At the end of next month, our eldest son, J, will turn 6 years old. To commemorate his 5-year-old self, here are a few recent anecdotes and observations:
- On unadulterated sweetness: today I tried to snap a picture of him and his buddy palling around as they boarded the school bus. Instead, I captured him in a moment of turning back to me with the sign language symbol for “I love you.” On just about every school day this year, he started his bus ride by waving goodbyes, “I love yous,” blowing kisses, and otherwise making goofy gestures out the window at me until the bus pulled away. I reciprocated in equally animated fashion & from underneath my umbrella or behind my layers of winter clothes or whatever else the elements mandated throughout the seasons. I know this won’t last forever, but for now, his affections are uninhibited and resolute, and the bus stop is therefore a place of happy associations in my mind.

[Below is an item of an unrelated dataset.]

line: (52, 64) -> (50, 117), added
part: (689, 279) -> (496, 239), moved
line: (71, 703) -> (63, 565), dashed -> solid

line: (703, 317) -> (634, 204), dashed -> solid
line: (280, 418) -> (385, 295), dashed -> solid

- On independent development: with several small children in our home, we spend a lot of time teaching, helping, and doing things alongside our boys. Watching J grow, where every new milestone as our eldest is a new milestone for us as his parents, I’m increasingly noticing the many things that we cannot do for (or even with) him. My first conscious taste of this was watching him learn to ride his two-wheeler: repeatedly falling, crying, frustrated… getting back on and trying again until he mastered the physics. I could burst with pride for the way he’s stopped preemptively asking for help before sounding out long words in his books, the way he volunteered to play goalie his first soccer game this spring, the way he happily assures me he can just “help himself to something else” (read: deli meat, see also: a battle I’m not willing to wage) in the refrigerator if he really doesn’t like our dinner entree.

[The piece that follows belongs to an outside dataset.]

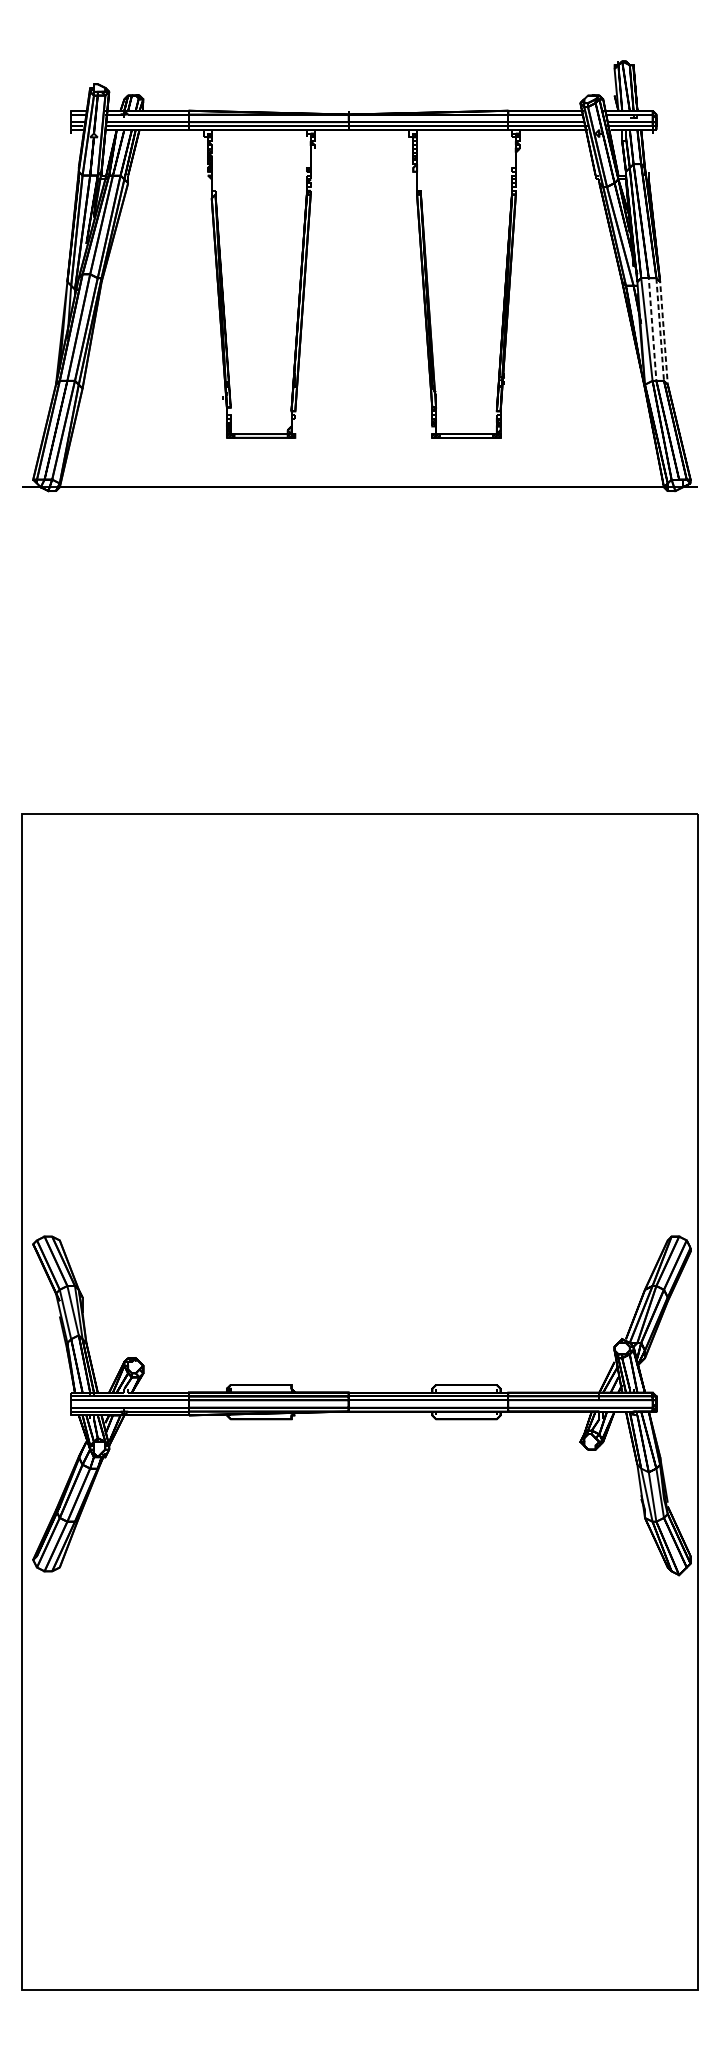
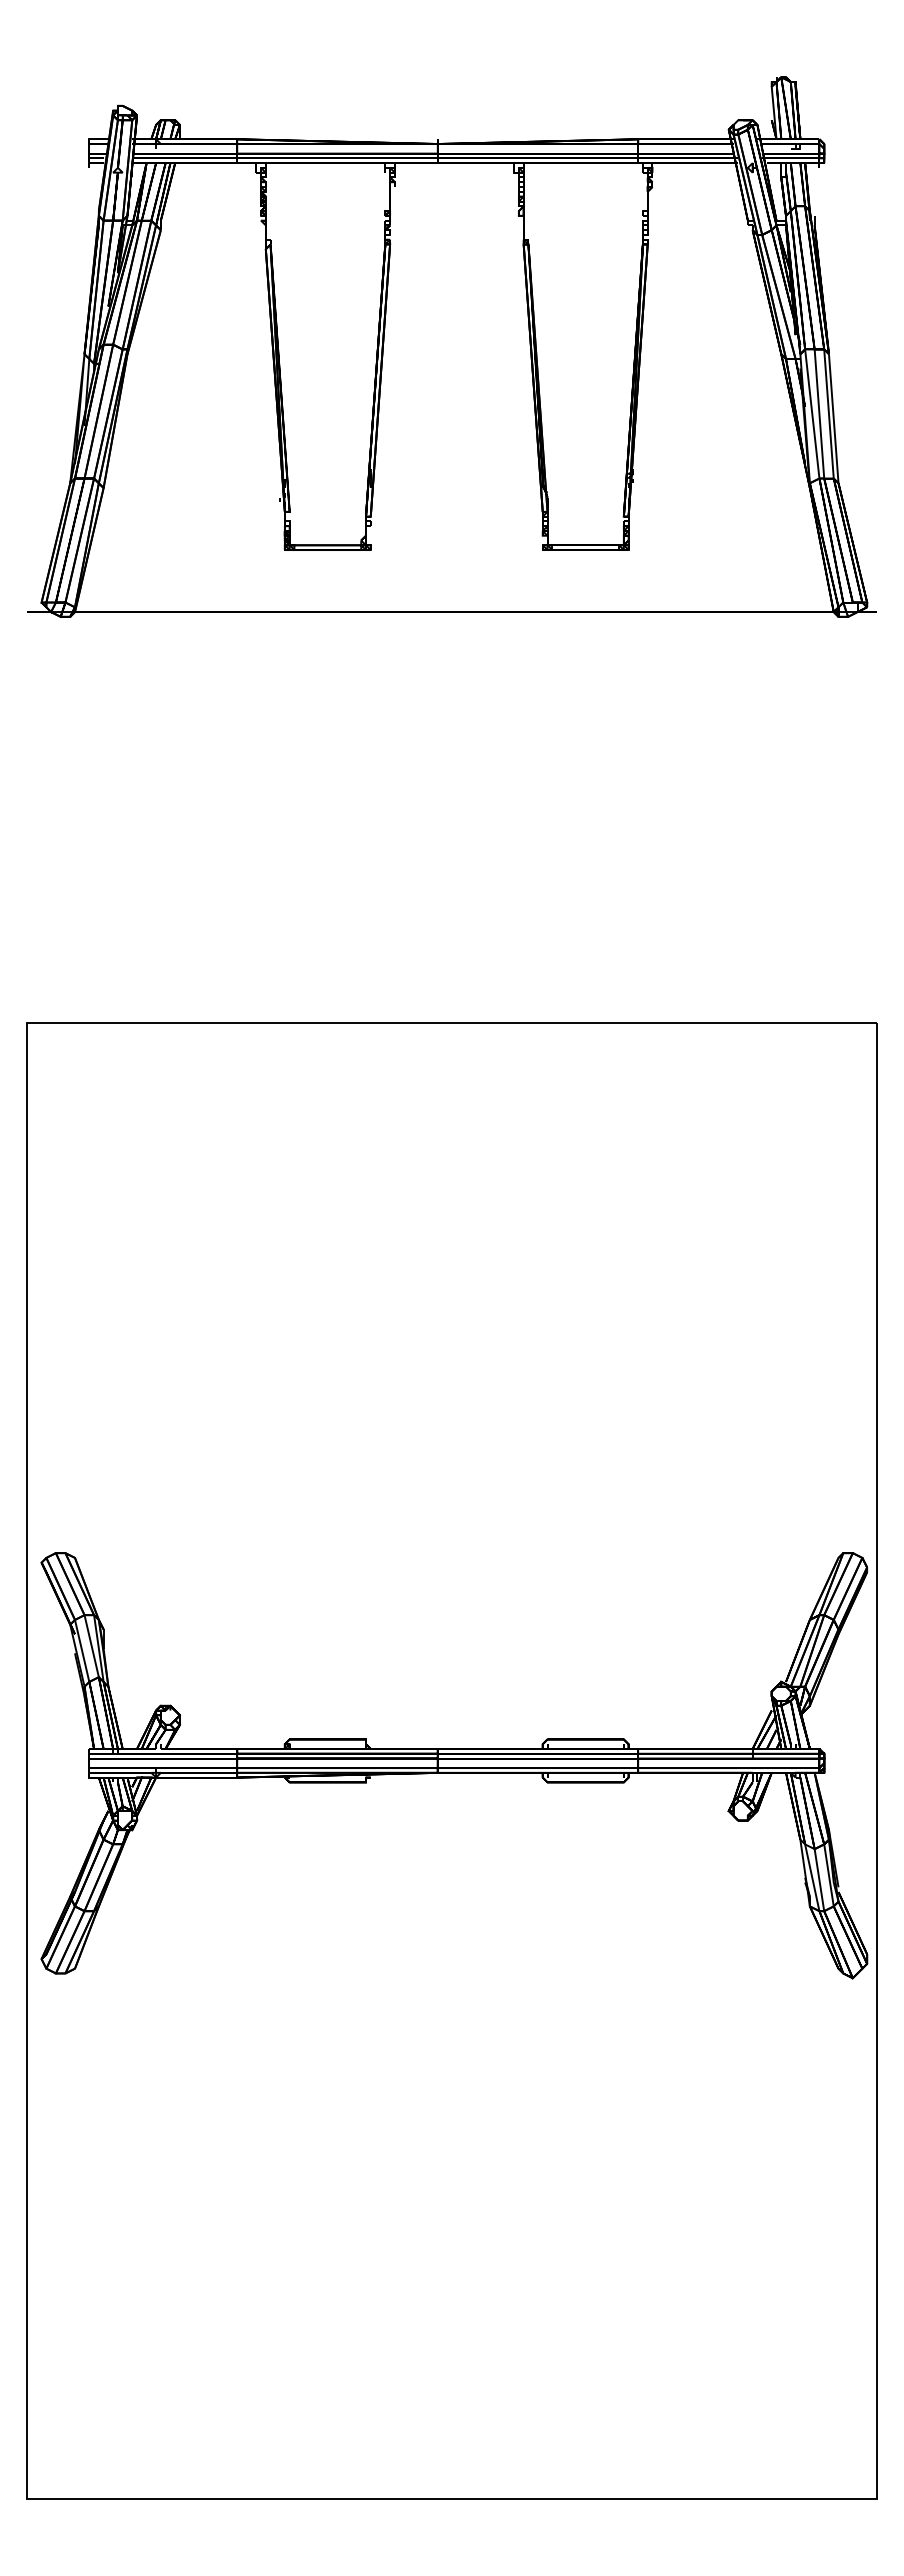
line: (652, 327) -> (819, 411), dashed -> solid
line: (666, 383) -> (836, 481), dashed -> solid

- On the increasing influence of friends: J brought home a drawing from school recently that featured a figure on a path to a building labeled “WWE.” I asked him what it was. He casually replied, “John Cena.” As if we have ever, ever viewed or discussed or even tangentially referenced professional wrestling (much less John Cena) in our home. Upon further probing, he told me that his friend at school introduced him to John Cena and WWE, and while he didn’t have many more specifics than that, he is confident that John Cena is a “great guy, Mom.” I’ve loved watching his humor and enthusiasm for imaginary play matched by his friends before, but this was my first overt reckoning of the fact that, over time, the direct influence of my son’s friends will only grow… and there’s no reason to believe I will ever be privy to the full extent of it. I contemplated this fact solemnly that night along with the realization that I had said “John Cena” more times in a single evening than the entirety of my lifetime before.
In sum, I’m feeling pretty content about closing out this 5th year with a son who loves his mom enough to bring her home a dandelion from recess (however mangled it may be by the time it arrives), who seems fundamentally motivated by making progress rather than expecting perfection upfront, and who has spent >1/5 of his life in various stages of severity in a global pandemic, yet is genuinely delightful to be around. And just in case anyone else is equally as uninformed as I, it turns out John Cena is evidently a pretty great guy indeed.